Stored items
++++++++
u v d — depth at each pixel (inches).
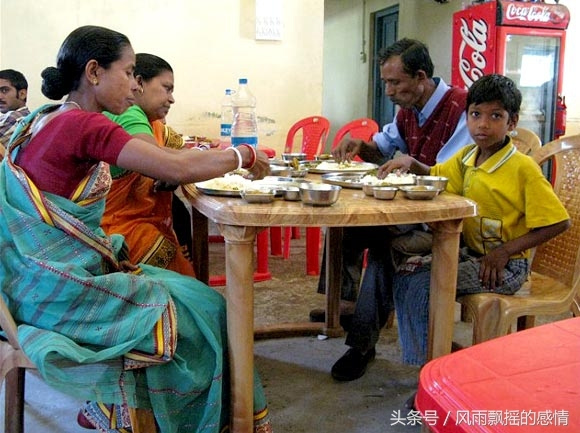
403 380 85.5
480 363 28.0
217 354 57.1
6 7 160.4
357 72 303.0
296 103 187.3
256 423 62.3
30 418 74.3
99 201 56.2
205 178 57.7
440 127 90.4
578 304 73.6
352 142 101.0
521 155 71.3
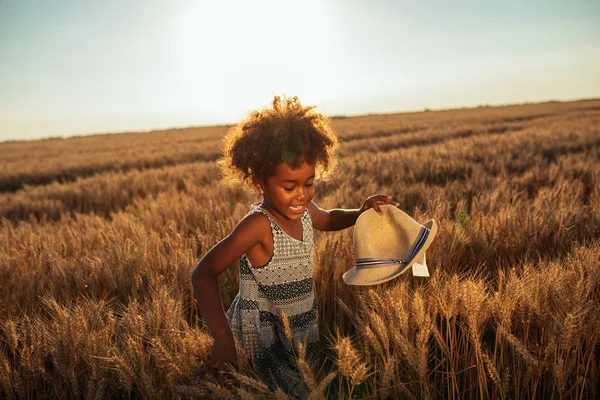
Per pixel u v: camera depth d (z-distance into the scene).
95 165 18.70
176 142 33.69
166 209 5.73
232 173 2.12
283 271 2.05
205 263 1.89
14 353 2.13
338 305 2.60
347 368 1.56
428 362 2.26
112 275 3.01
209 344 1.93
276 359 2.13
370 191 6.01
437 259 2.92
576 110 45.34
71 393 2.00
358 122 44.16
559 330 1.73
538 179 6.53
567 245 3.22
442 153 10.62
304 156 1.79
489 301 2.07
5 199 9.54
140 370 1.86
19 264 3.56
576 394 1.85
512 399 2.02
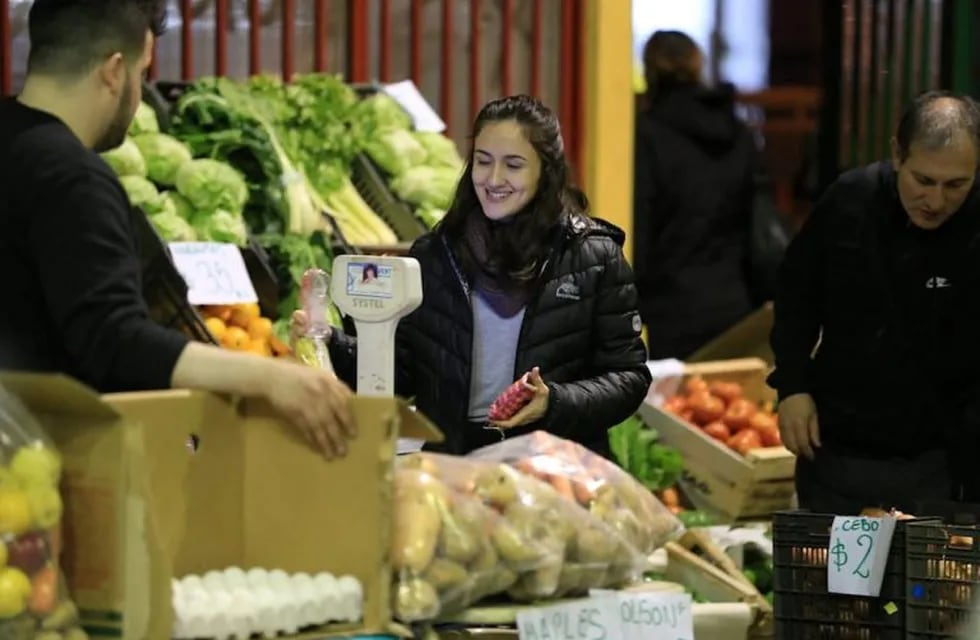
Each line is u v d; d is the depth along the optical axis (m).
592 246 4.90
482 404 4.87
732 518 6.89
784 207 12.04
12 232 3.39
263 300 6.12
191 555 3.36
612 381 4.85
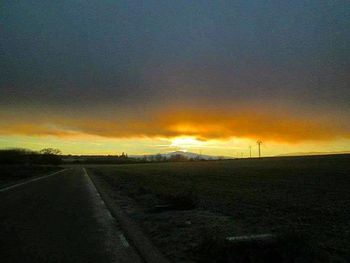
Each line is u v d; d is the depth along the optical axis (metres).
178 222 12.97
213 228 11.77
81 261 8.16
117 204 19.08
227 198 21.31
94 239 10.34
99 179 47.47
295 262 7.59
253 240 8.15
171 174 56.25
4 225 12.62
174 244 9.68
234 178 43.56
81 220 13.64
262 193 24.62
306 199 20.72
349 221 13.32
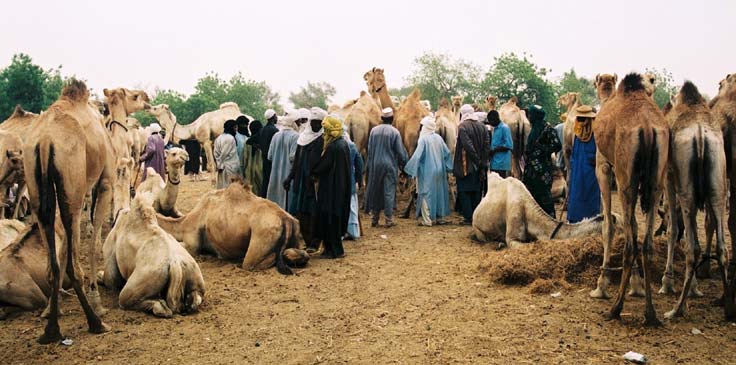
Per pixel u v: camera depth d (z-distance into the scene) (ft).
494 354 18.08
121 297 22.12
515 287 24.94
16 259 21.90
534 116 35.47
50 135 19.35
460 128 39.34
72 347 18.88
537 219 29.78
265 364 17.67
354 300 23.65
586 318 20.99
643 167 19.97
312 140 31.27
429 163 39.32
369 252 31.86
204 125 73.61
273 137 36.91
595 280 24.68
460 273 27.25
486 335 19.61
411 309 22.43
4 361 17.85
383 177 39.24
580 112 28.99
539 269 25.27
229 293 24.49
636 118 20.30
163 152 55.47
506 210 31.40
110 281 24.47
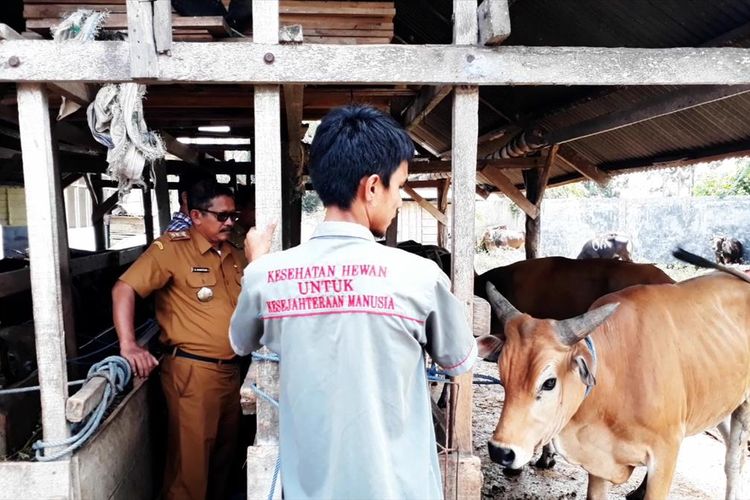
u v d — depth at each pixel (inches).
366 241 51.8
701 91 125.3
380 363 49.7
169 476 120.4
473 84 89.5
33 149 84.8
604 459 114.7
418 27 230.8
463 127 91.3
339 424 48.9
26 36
++++++++
■ EXERCISE REQUIREMENTS: Please go through the data above and copy every line that has the word "camera".

■ ANSWER BOX:
Per pixel u v: camera depth d (z-distance into the scene).
Per pixel u v: camera depth d (z-distance into the scene) (ft).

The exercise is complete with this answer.